Envoy init hang: EDS must respond to all requests
Closed this issue · 10 comments
Envoy goes thru the following init sequence
- Load clusters with CDS
- Load endpoint with EDS (bidi grpc stream)
- lds
- rds
Until this sequence finishes envoy is not operational.
If Pilot fails to respond to an EDS request, envoy waits indefinitely and init process never finishes.
Such an envoy has no listeners and it will reject all inbound and outbound traffic.
- Pilot must ensure that every EDS request has a response.
- Envoy must have a timeout during the init process. If init process does not finish in a reasonable amount of time, envoy should either
a. Error out and die.
b. Continue with what it has
c. or configurable.
Note: Check and fix the same issue in ADS.
Under high transience, this is more likely to occur.
This has been reported by several customers. The symptom is that some or many proxy-injected pods start crash looping.
If EDS blocks or deadlocks
- Existing envoys will stop receiving new configuration. Envoys keep on operating using stale configuration.
- New envoys that start will never finish initialization and stop working.

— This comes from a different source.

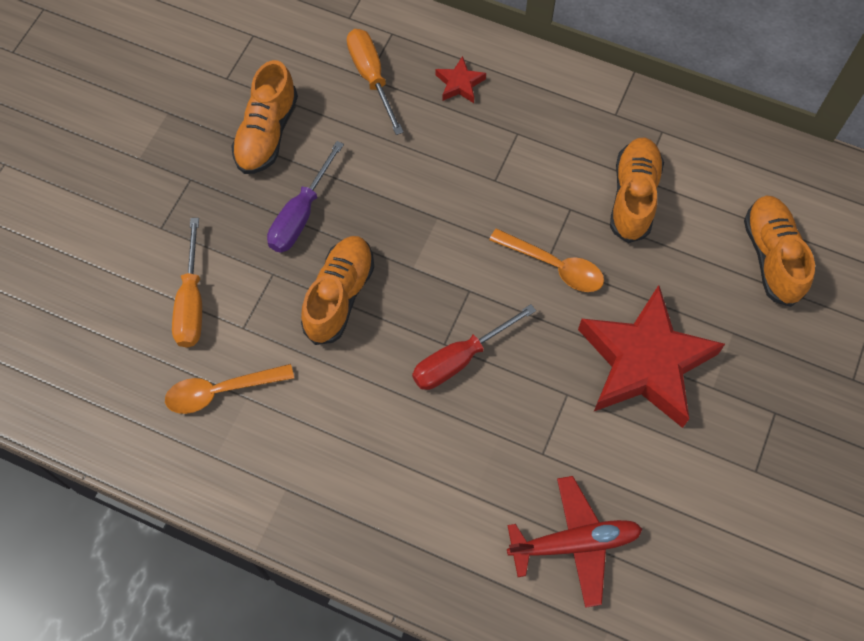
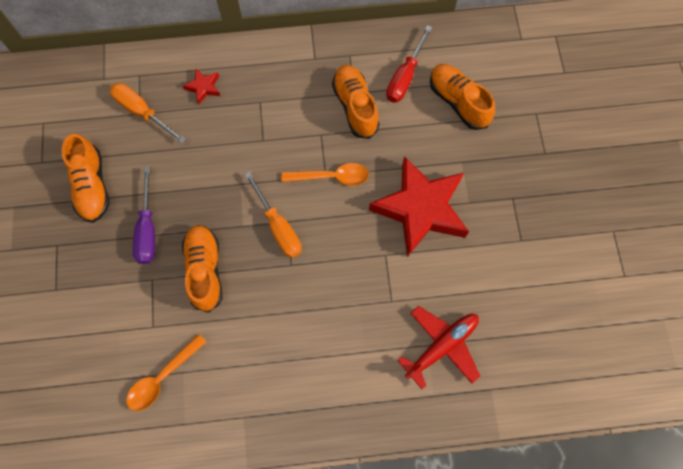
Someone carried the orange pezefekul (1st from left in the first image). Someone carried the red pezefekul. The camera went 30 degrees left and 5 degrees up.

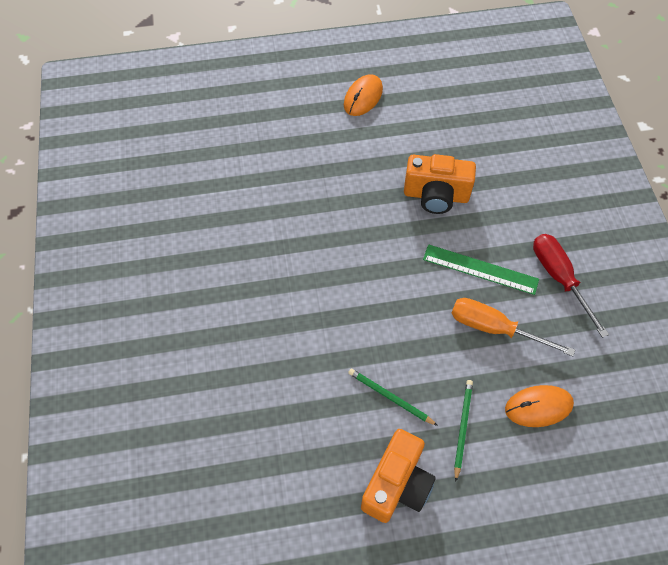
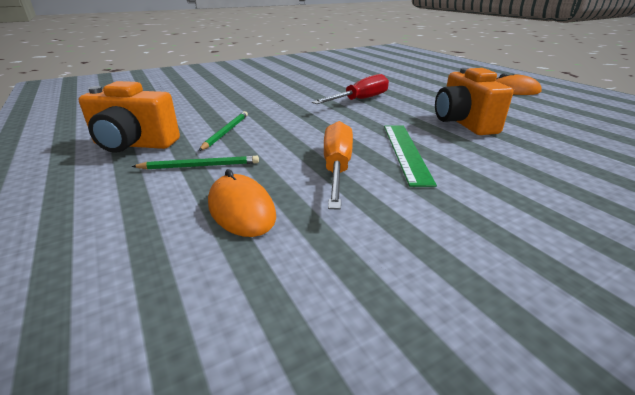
Someone carried the red pezefekul. The camera went 70 degrees right and 30 degrees down.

Sounds exactly like what I saw!
We are back porting the fix to 0.7.
We will close the issue after that is done.
Since the PR is merged into 0.8, this is no longer blocking the 0.8 release.
@mandarjog what is pending to close this issue?
Potentially back porting to 0.7.x. If we are not going to backport, then let's close this.
0.8 is fine for now. We can consider 0.7.x if someone explicitly asks for it.